Background: Oral glutamine supplementation has been found to support gastrointestinal mucosal growth and increase intestinal and systemic toxicity after chemotherapy and radiation therapy. Glutamine is also an important nutrient for rapidly proliferating tumor cells. However, it is not clear whether long-term glutamine supplementation in the tumor-bearing host has a selective benefit for host growth or tumor cell proliferation.
Methods: To study the effect of glutamine in tumor-bearing animals, 30 Lewis/Wistar rats with subcutaneous mammary tumor implants (MAC-33) were randomized to receive a 3% glutamine- or 3% glycerine-enriched (control) diet for 25 days.
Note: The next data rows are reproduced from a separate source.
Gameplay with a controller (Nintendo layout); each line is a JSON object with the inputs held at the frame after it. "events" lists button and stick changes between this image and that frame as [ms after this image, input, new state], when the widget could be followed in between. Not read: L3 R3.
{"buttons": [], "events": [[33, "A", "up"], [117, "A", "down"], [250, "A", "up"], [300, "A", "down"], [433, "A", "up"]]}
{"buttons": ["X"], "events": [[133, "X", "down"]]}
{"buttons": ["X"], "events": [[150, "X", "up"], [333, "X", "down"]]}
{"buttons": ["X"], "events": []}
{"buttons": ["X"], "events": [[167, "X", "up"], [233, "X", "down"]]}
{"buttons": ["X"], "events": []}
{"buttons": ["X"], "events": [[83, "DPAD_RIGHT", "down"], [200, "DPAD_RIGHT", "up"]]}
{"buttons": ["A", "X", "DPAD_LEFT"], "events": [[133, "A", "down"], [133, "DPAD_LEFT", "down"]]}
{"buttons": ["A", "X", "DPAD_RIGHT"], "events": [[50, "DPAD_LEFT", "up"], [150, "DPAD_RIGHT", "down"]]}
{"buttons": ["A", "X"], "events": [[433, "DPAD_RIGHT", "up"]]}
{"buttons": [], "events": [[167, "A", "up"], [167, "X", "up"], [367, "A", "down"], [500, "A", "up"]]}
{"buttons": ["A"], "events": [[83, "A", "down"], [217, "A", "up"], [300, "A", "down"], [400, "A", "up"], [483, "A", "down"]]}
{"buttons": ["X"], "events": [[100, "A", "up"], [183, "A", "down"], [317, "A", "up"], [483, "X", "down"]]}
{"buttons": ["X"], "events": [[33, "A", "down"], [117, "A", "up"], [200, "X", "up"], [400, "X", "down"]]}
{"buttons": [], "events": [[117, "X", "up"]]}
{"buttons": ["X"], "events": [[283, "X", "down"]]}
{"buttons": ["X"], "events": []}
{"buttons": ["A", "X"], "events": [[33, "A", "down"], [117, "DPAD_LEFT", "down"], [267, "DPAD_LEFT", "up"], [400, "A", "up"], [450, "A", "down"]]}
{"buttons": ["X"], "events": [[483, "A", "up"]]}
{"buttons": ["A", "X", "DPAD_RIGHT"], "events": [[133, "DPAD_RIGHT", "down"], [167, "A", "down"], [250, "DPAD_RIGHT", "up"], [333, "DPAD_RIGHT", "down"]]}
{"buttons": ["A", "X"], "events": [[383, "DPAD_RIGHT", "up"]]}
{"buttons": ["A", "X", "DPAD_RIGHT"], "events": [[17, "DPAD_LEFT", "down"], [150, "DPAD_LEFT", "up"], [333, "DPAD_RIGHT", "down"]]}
Results: No significant difference was found in carcass weight, primary tumor weight, or spontaneous pulmonary metastasis with glutamine supplementation. Tumor cell cycle kinetics (aneuploidy, %S and %S [synthetic] + G2/M [growth fraction]) were similar between glutamine-supplemented and control animals. A trophic effect of glutamine on distal ileal mucosa was seen with increased DNA content (344 +/- 68 vs. 184 +/- 38 micrograms/100 mg tissue) (p < 0.05) and RNA content (435 +/- 44 vs. 335 +/- 30 micrograms/100 mg tissue) (p = 0.06) compared with control animals. No detectable differences were observed in liver or muscle, or in tumor DNA, RNA, or protein content.
Conclusions: These findings confirm the trophic effect of glutamine on small intestinal mucosa and suggest that glutamine can be administered to the tumor-bearing host over a long period of time without significantly stimulating tumor growth kinetics or metastasis.